第6話 妹の気持ちが分からない

 美桜と目が合う。俺は久しぶりに妹とスキンシップをしているのが、嬉しいので笑いかける。

 だが、美桜は俺から目をそらした。


「そ、そろそろ離して下さい」


「おー、悪い」


 美桜は、ソファーに寄りかかってぐったりとしている。やはり嫌がられているのだろう。

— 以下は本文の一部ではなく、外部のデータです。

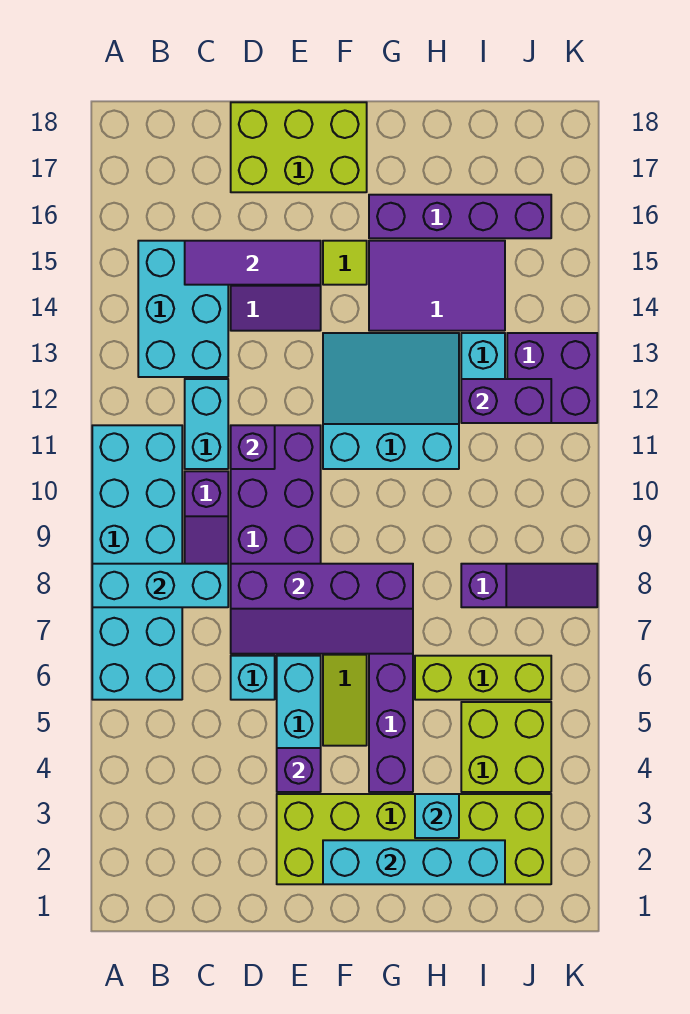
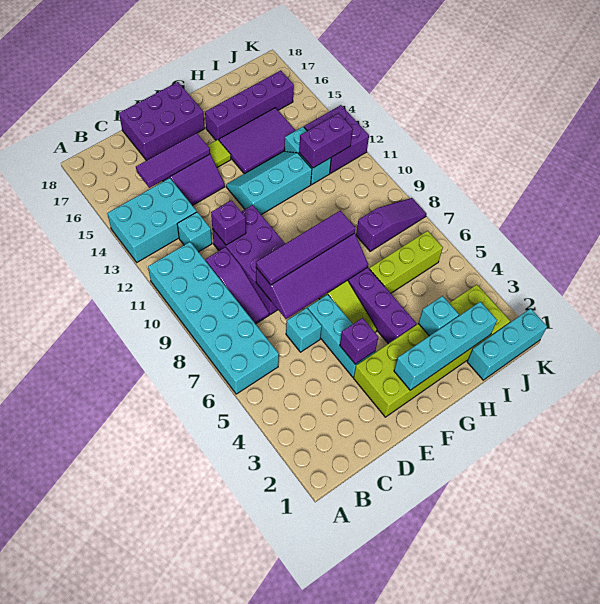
cyan brick A8:C8 level 2 -> cyan brick I1:K1 level 1
cyan brick B13:C15 level 1 -> cyan brick A13:C14 level 1
cyan brick C11:C12 level 1 -> cyan brick C12 level 1
none -> purple tile D8:G8 level 3
lime brick D17:F18 level 1 -> purple brick D17:F18 level 1
cyan slope F11:H13 level 1 top 11 -> cyan slope F12:H13 level 1 top 12
lime brick I4:J5 level 1 -> none

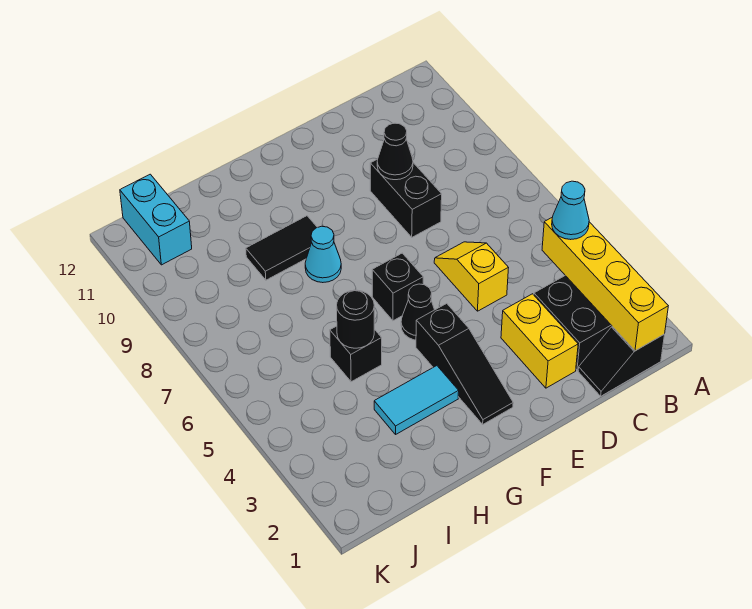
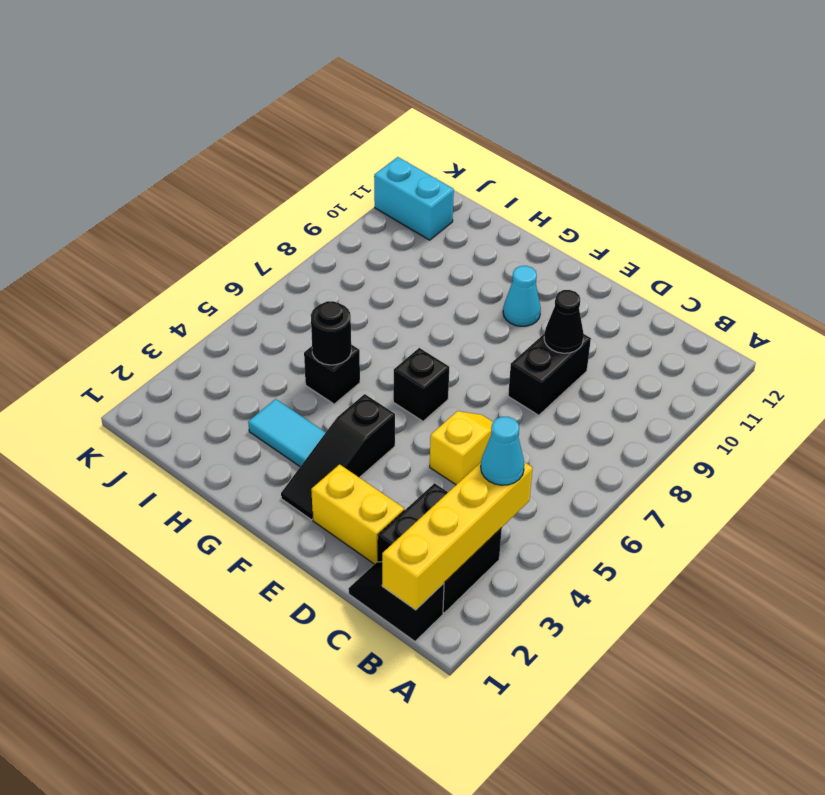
yellow brick D2:D3 level 1 -> yellow brick D2:E2 level 1
black cone F5 level 1 -> none
cyan cone G8 level 1 -> cyan cone F10 level 1
black tile G9:H9 level 1 -> none
cyan brick J11:J12 level 1 -> cyan brick J11:K11 level 1

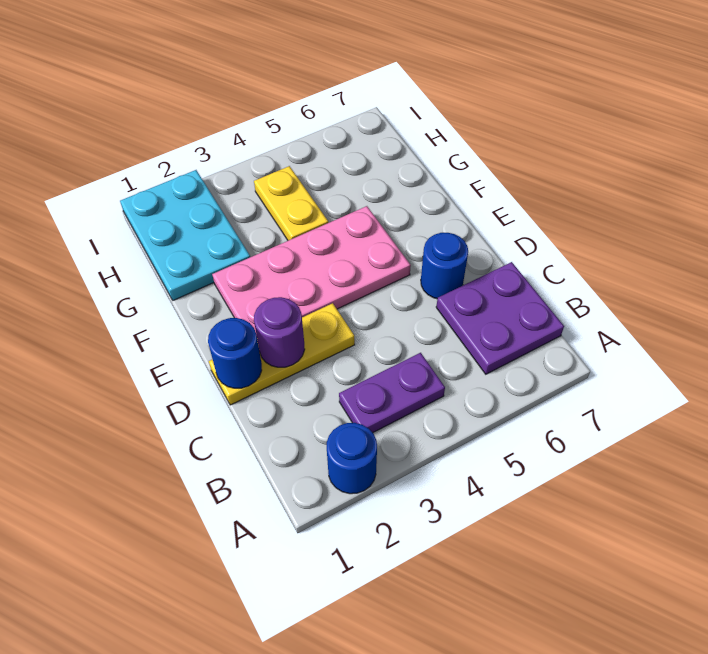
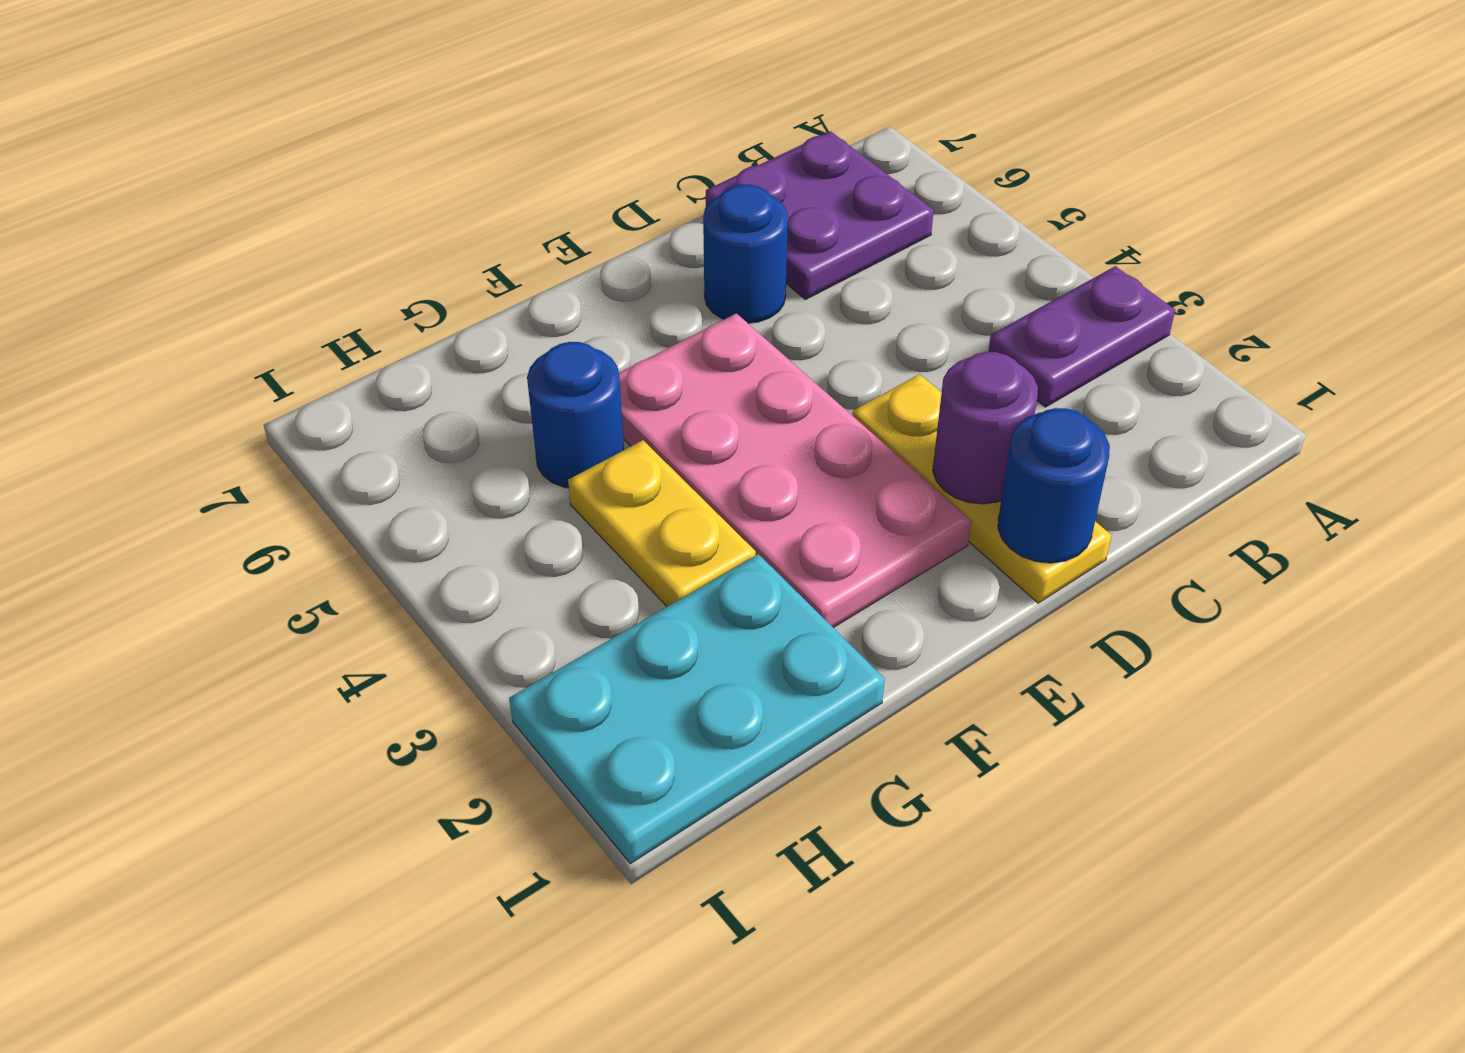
blue round brick A2 level 1 -> blue round brick G5 level 1
purple plate B3:B4 level 1 -> purple plate A3:B3 level 1
yellow plate G4:H4 level 1 -> yellow plate G3:G4 level 1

「おやまぁ、大丈夫? ユウトさんあまり美桜をからかわないで下さい」


 母親が、美桜の背中をさする。


「んな大袈裟な。兄妹やぞ?」


 再びゴクリと、俺は牛乳を飲む。美桜が口をあんぐりと開けていたが、キッと俺を睨んで、ソファーのクッションを投げてきた。


「に、兄様の変態! エッチ!」


「? ちょお?! 何やねん?」


 俺はわけも分からず、投げられたクッションをキャッチする。

 ぜーぜーと息が荒くなった美桜は、リビングをバタバタと出ていって、二階の自分の部屋にかけていった。

 俺はそれを唖然として、見ていた。


「何やあいつ?」


 全く、妹だというのに、何を考えているのか分からない。


「ユウトさん。美桜はお年頃なんですから。扱いは丁寧にしていただかないと」


「丁寧にって。いや、妹やし……」


「それでもです」


 柔和な笑顔を向けているが、彼女は怒っているようだ。俺は肝が冷えるのを感じて「分かった、ちょっと謝ってくるわ」と言って、二階へ上がった。


 ◆◆◆


 美桜はお年頃。確かにそうなんだろう。中学に上がり、美桜は俺と距離をおくようになった。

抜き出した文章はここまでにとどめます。